Anggota Komisi IX DPR RI Kurniasih Mufidayati menilai PPKM Mikro gagal menekan laju penyebaran Covid-19. Sejak berjalan pada 22 Juni, lonjakan kasus positif terus mengkhawatirkan bahkan mencapai rekor kasus harian.
"Pada Kamis lalu ada rekor kasus harian Covid-19 di Indonesia yang mencapai 20.574 kasus. Pada Jumat kemarin ada 18.872 kasus baru. Dan hari ini rekor baru lagi dengan kasus mencapai 21.095 orang. Ini bukti PPKM Mikro gagal menekan lonjakan Covid-19," kata Mufida dalam keterangannya, Senin (28/6).
Politikus PKS ini menuturkan, sejak pemerintah kebijakan PPKM Mikro, tidak mengubah grafik penurunan kasus. DKI Jakarta, Jawa Barat dan Jawa Tengah masih menjadi wilayah tertinggi kasus Covid-19. Mufida menyayangkan pemerintah pusat masih percaya diri dengan kebijakan PPKM Mikro.
"Dari 21.095 kasus harian itu. DKI Jakarta merupakan wilayah kasus tertinggi di angka 9.271 kasus, disusul Jawa Barat dengan 3.787 kasus dan Jawa Tengah 2.305 kasus harian. PPKM Mikro nyatanya masih belum melandaikan angka kasus Covid, apalagi menurunkan grafiknya," jelas Mufida.
Mufida menilai, pemerintah pusat seharusnya memberi izin tiga provinsi dengan kasus tertinggi untuk rem darurat atau menerapkan pembatasan sosial berskala besar (PSBB) ketat. Untuk mengurangi mobilitas masyarakat dengan signifikan dan mampu menekan penularan Covid-19.

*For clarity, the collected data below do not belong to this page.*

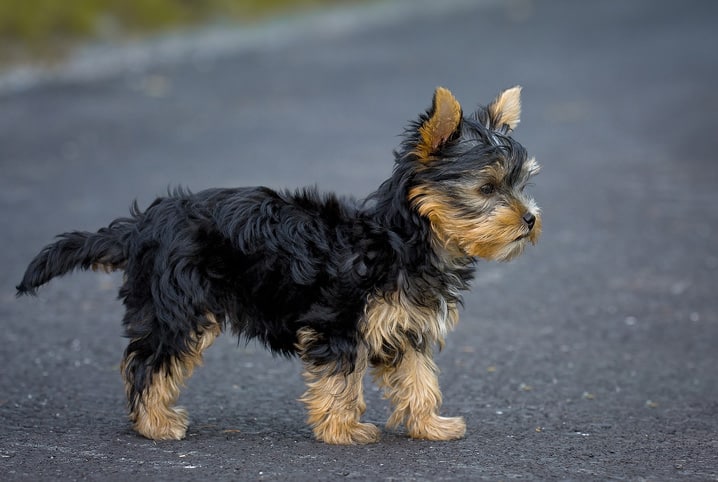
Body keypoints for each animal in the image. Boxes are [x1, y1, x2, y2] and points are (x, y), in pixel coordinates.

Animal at [18, 86, 540, 444]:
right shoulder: (339, 323)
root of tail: (144, 225)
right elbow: (341, 379)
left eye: (521, 185)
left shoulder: (404, 326)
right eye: (487, 188)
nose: (531, 219)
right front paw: (343, 430)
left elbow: (419, 378)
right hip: (179, 306)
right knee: (151, 362)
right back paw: (155, 424)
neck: (402, 239)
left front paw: (431, 424)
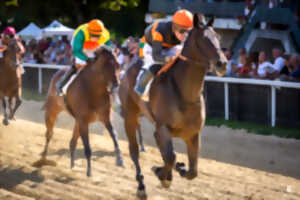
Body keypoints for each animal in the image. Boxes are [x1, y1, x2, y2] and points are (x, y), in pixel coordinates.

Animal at [40, 45, 124, 177]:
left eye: (118, 65)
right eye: (106, 65)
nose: (116, 85)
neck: (94, 91)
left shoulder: (105, 117)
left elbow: (114, 135)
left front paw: (119, 159)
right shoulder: (83, 121)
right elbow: (87, 147)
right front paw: (89, 171)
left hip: (77, 121)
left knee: (72, 142)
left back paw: (72, 165)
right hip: (52, 111)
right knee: (49, 134)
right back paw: (43, 157)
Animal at [118, 14, 226, 199]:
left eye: (218, 37)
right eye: (204, 39)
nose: (222, 64)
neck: (185, 94)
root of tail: (129, 67)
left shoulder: (193, 134)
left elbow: (193, 171)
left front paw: (178, 170)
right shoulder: (163, 128)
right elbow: (170, 156)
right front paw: (162, 174)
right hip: (130, 117)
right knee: (134, 151)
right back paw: (141, 186)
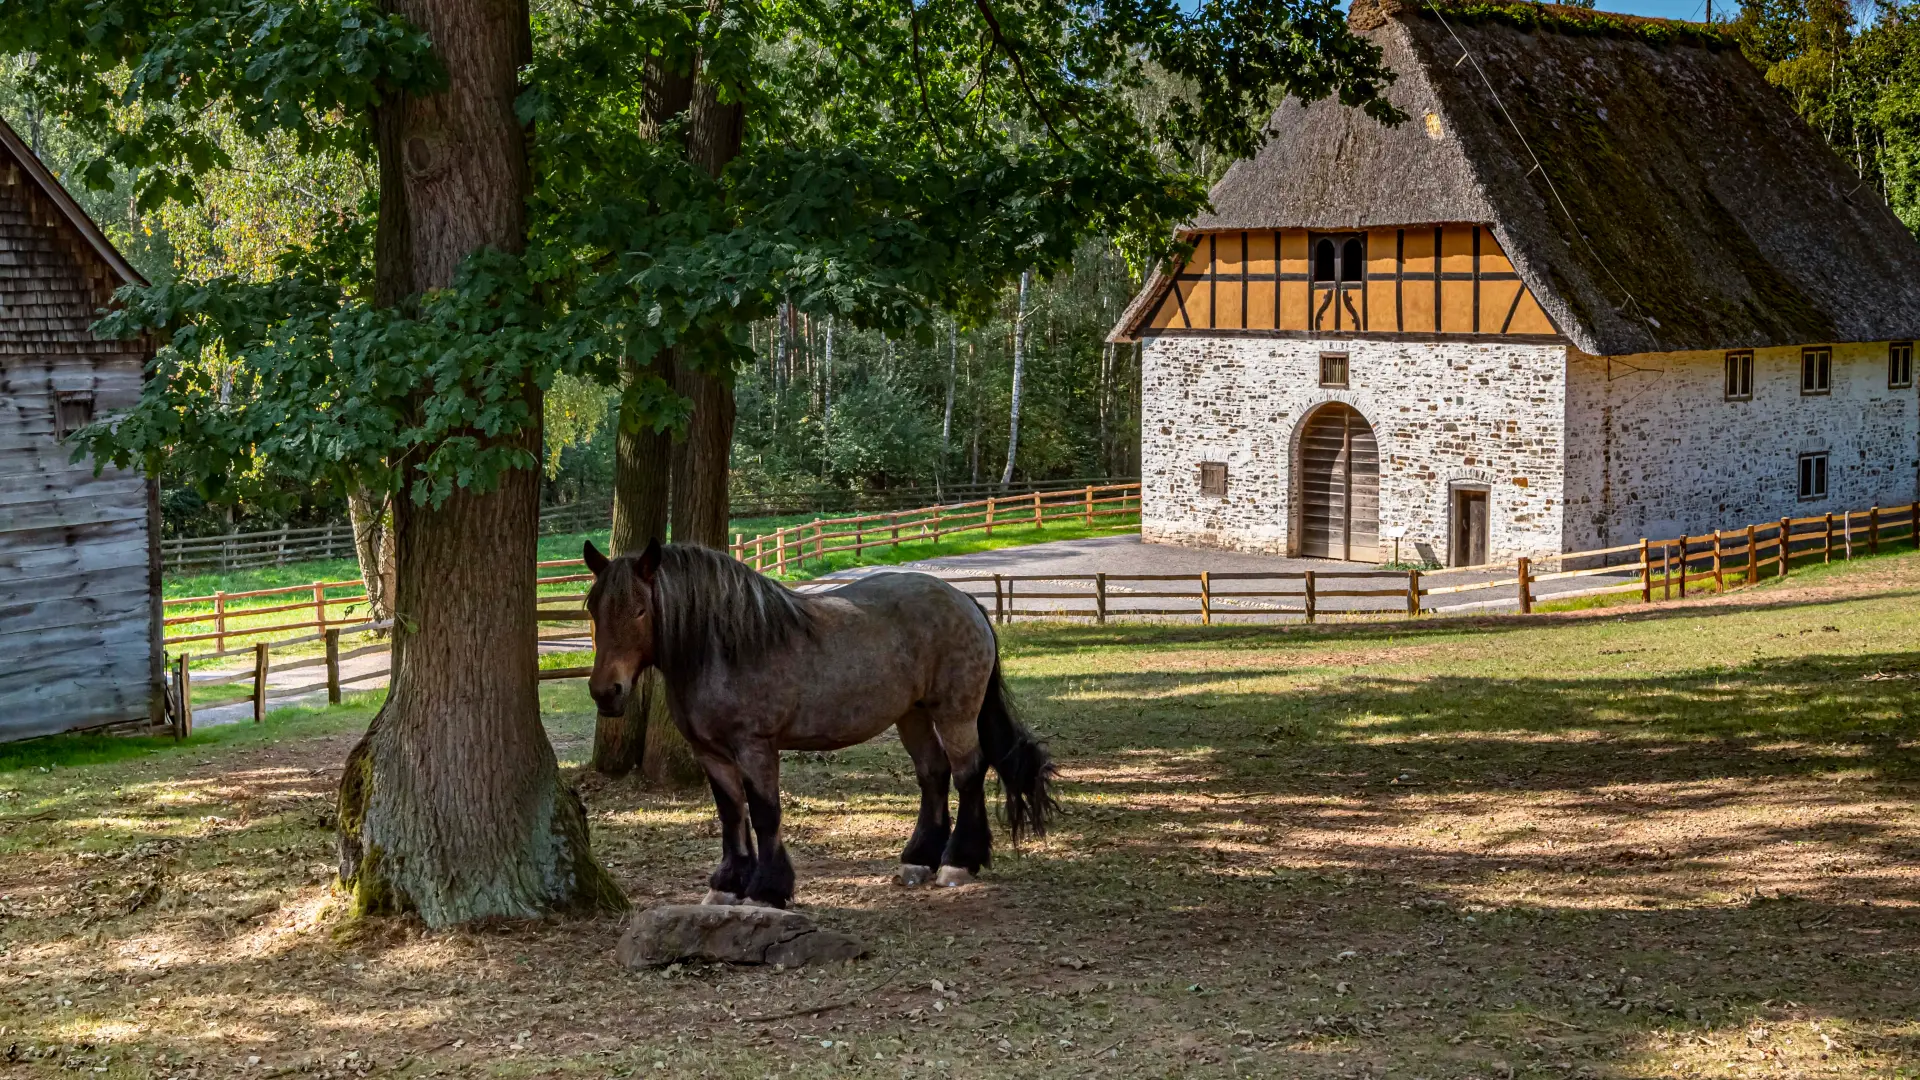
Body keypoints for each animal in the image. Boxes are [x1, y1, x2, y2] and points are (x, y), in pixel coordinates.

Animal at [582, 539, 1057, 909]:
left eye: (640, 610)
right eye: (593, 610)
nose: (607, 692)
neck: (722, 649)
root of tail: (966, 601)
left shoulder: (756, 748)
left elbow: (765, 814)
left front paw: (767, 889)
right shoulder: (711, 754)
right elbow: (732, 814)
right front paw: (728, 885)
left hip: (954, 712)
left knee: (968, 772)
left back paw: (958, 862)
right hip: (913, 714)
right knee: (933, 775)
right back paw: (919, 858)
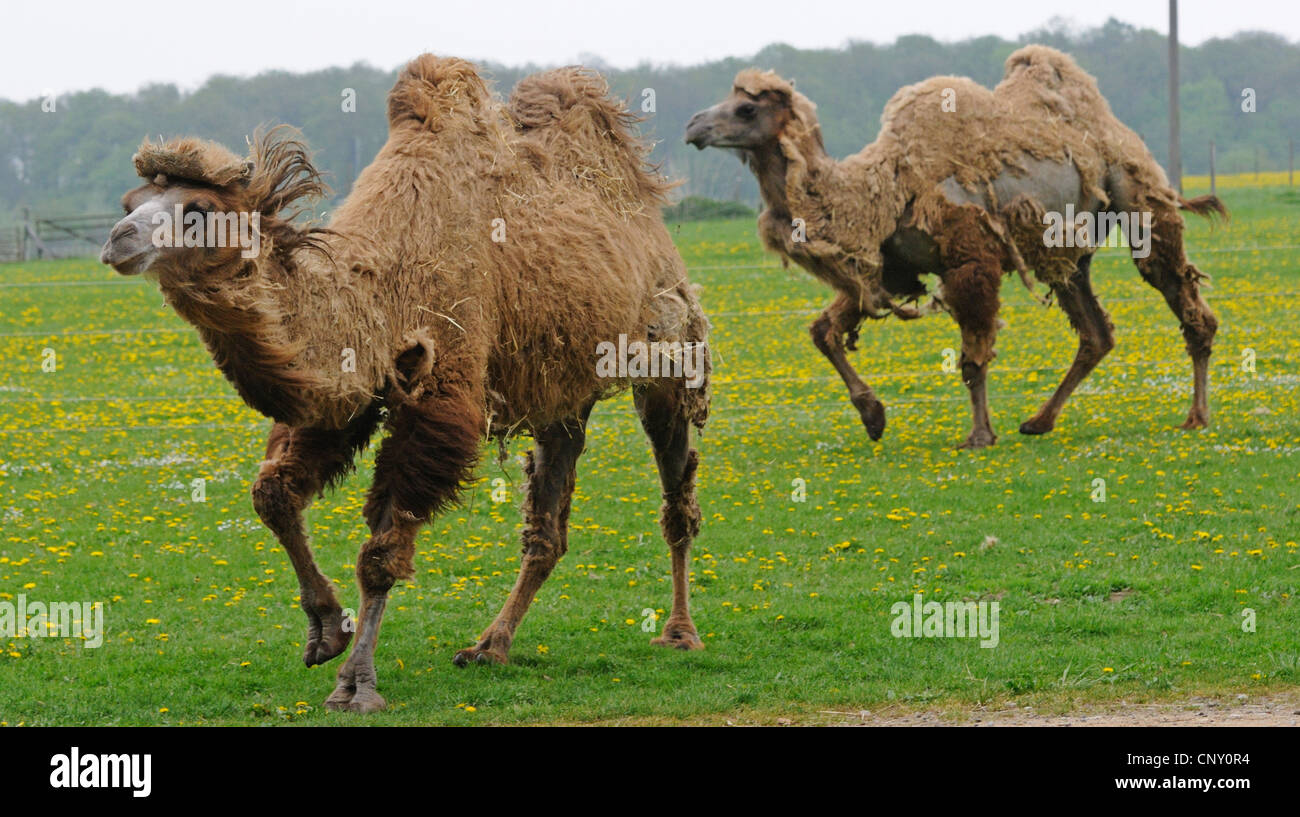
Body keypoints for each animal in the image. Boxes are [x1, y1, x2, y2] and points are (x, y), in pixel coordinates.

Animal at [101, 57, 712, 712]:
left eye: (196, 209)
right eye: (131, 200)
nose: (116, 240)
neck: (380, 289)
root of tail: (648, 208)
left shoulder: (441, 401)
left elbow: (381, 554)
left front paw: (357, 685)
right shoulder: (348, 396)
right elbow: (273, 496)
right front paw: (326, 629)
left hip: (669, 351)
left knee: (677, 498)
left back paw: (680, 633)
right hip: (561, 394)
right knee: (546, 529)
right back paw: (490, 645)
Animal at [686, 46, 1222, 447]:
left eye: (746, 108)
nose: (693, 125)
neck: (882, 190)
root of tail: (1118, 131)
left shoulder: (970, 258)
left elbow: (972, 356)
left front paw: (979, 435)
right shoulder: (887, 270)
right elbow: (824, 332)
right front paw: (874, 416)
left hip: (1140, 202)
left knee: (1183, 298)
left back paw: (1196, 415)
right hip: (1066, 249)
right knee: (1096, 333)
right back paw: (1039, 420)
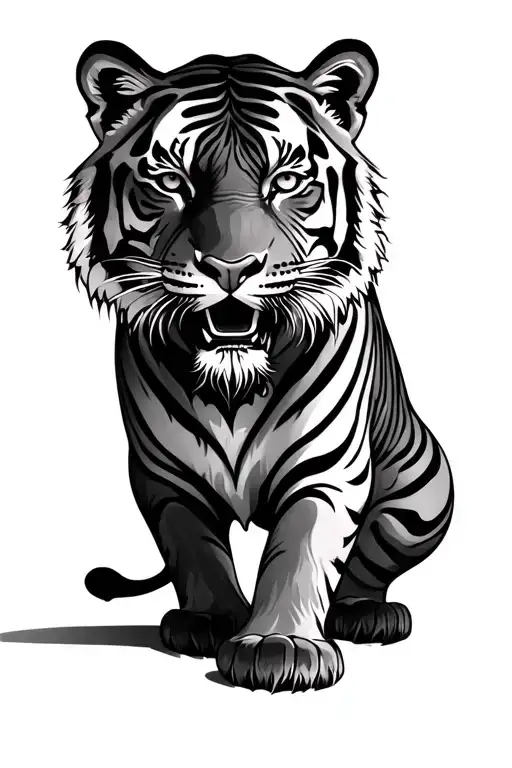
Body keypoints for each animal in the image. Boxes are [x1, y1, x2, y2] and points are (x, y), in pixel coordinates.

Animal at [64, 38, 454, 693]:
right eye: (171, 180)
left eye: (287, 180)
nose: (230, 267)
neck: (233, 385)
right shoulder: (166, 477)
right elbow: (193, 547)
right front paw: (212, 620)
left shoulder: (328, 468)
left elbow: (302, 548)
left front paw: (280, 645)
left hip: (423, 496)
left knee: (369, 561)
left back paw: (364, 612)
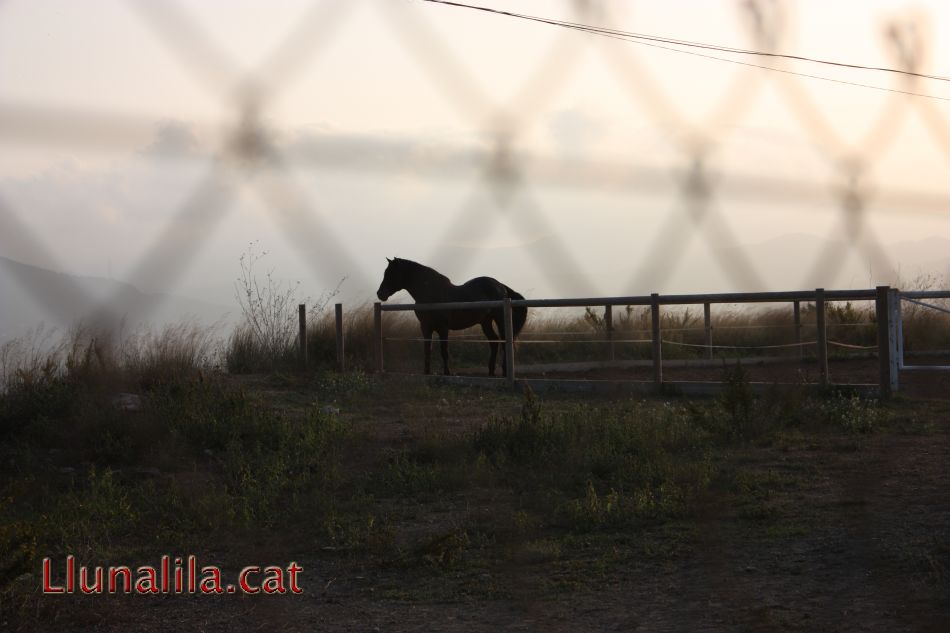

"Pemerintah seharusnya jangan menunda untuk memberlakukan rem darurat atau PSBB Ketat. Namun harus dipikirkan juga agar penerapan PSBB tersebut bisa ramah secara ekonomi. Aturan PSBB Ketat pun bisa mengacu pada Undang-Undang Kekarantinaan Kesehatan," ucapnya.
Mufida mengatakan, pemberlakuan PSBB ketat mendesak untuk provinsi Jakarta dan Jawa Barat. Sejumlah rumah sakit tidak bisa menampung lagi pasien Covid-19. Angka BOR sudah melewati ambang batas angka WHO. Kasus harian yang sangat tinggi tentunya akan menambah beban tenaga kesehatan seperti dokter dan perawat. Belum lagi varian Covid Delta asal India yang cepat meningkatkan penularan serta pengurangan respons antibodi yang diduga menjadi salah satu musabab lonjakan Covid-19.
"Sejumlah rumah sakit sudah kolaps di Jakarta. Ruang IGD sudah tidak menampung lagi. Nakes seperti dokter dan perawat harus ekstra kerja keras dalam menangani pasien. Belum lagi risiko nakes tertular ketika menangani pasien Covid. Nakes jumlahnya tidak bertambah, namun pasien bertambah dalam jumlah besar-besaran. Ini khan masalah yang harus bisa diselesaikan dengan cepat," tegasnya.
Selain itu, tambah Mufida, pemerintah pusat harus memikirkan pasien-pasien umum non Covid yang masuk ke IGD namun ditolak pihak di rumah sakit karena sudah penuhnya pasien Covid-19. Artinya pemerintah harus menambah kapasitas pasien Covid, namun jangan melupakan pasien darurat penyakit lainnya.
"Kondisi rumah sakit di Jakarta misalnya sudah membludak pasien Covid. Realitas di lapangan banyak pasien-pasien darurat dengan keluhan penyakit lain sampai ditolak pihak rumah sakit karena sudah tidak menampung. Ini yang harus dipikirkan solusinya bagaimana kapasitas pasien Covid ditambah namun ada juga ruangan khusus di rumah sakit yang menangani pasien darurat selain Covid. Sehingga semua pasien bisa tertangani," pungkasnya.